Deft diplomacy is needed to build this disparate group into a bulwark against China—for we know that allies will be key to waging Cold War 2.0, as they were during the long, twilight struggle with Moscow.

Washington has other cards to play in the Indo-Pacific. The U.S. could sell Taipei more tools tailored to defend the island and deter the Mainland—high-end anti-ship missiles, anti-aircraft batteries and anti-missile systems to deter an invasion, non-digital communications systems in case of a PRC cyber-siege, vertical-takeoff F-35Bs in case of PRC attacks on airfields and airports. Even more dramatic, the Navy could begin making routine port visits to Taiwan, and U.S. air assets could start landing in Taiwan due to “mechanical issues.” Along with higher quality and larger quantities of defensive weapons for Taipei, the U.S. could update the Taiwan Relations Act for today's realities. The TRA basically enshrined a policy of “strategic ambiguity,” leaving both sides of the Taiwan Strait uncertain as to how Washington would respond in the event of conflict. To prevent a war no one wants, U.S. policymakers should make clear that America is committed to preserving Taiwan’s security, opposes any alteration of the status quo by force, and would countenance only one form of unification of Taiwan and the Mainland—a unification initiated by Taiwan, reflecting the will of the people of Taiwan.

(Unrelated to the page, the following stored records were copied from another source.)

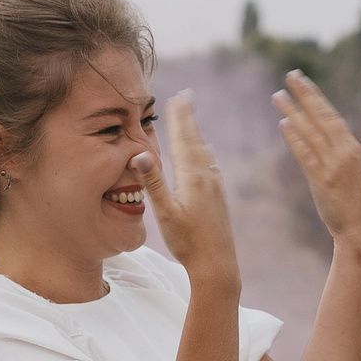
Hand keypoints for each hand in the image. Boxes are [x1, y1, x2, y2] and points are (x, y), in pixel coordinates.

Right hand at [137, 93, 237, 286]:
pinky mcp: (220, 197)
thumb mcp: (165, 213)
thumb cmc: (187, 242)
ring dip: (196, 133)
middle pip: (195, 140)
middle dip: (189, 118)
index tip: (177, 97)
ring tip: (192, 119)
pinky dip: (205, 153)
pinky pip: (211, 166)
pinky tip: (207, 154)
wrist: (217, 264)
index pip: (182, 139)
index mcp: (192, 178)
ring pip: (204, 152)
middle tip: (186, 96)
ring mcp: (216, 187)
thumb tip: (141, 154)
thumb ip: (153, 182)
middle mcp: (207, 177)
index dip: (179, 118)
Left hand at [274, 73, 360, 249]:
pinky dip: (294, 138)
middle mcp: (344, 151)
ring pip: (310, 131)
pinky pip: (306, 154)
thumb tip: (318, 136)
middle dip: (305, 94)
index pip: (331, 115)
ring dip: (293, 111)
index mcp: (352, 147)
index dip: (316, 96)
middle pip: (321, 116)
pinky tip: (283, 124)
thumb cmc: (353, 201)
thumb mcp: (350, 170)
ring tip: (277, 95)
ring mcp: (333, 165)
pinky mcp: (322, 179)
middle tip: (290, 75)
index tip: (302, 80)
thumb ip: (336, 152)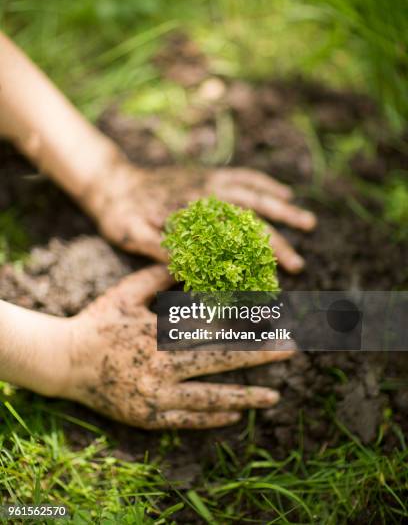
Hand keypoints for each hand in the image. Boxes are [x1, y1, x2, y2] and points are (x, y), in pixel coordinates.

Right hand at [62, 265, 293, 428]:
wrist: (64, 362)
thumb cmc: (97, 322)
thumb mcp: (125, 292)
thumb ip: (157, 276)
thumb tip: (185, 260)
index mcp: (159, 333)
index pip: (211, 327)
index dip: (243, 322)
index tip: (271, 317)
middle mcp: (161, 366)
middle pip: (220, 361)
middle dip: (260, 354)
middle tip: (291, 349)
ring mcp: (155, 395)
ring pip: (210, 397)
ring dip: (246, 396)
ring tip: (275, 396)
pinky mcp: (148, 416)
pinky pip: (187, 419)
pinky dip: (213, 417)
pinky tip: (236, 414)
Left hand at [86, 161, 315, 272]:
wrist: (112, 181)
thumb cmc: (120, 214)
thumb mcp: (131, 235)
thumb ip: (159, 249)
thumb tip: (193, 270)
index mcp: (188, 213)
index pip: (228, 240)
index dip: (249, 261)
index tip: (270, 280)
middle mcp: (203, 195)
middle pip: (248, 218)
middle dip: (276, 242)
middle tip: (298, 265)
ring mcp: (208, 182)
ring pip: (253, 194)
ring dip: (282, 209)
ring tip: (309, 223)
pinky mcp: (208, 176)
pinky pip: (242, 176)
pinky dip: (265, 183)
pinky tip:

Further up the ladder, Washington could publicly explore with Japan and South Korea deployment of U.S. deterrent-nuclear assets. (Officials in all three countries have raised the idea.) Washington could even suggest that it may be time for Japan and South Korea to deploy their own nuclear deterrent. (Again, officials in South Korea and Japan have broached the idea.) Adding nuclear capabilities to Japan’s and/or South Korea’s armed forces may seem a dramatic step. But in the context of China’s recent actions—its refusal to rein in North Korea, illegal island-building, massive military buildup, attempted annexation of the South China Sea, regional intimidation, cyberespionage, intentional or incompetent unleashing of COVID19, and program of nuclear-weapons expansion—it seems more necessary than dramatic.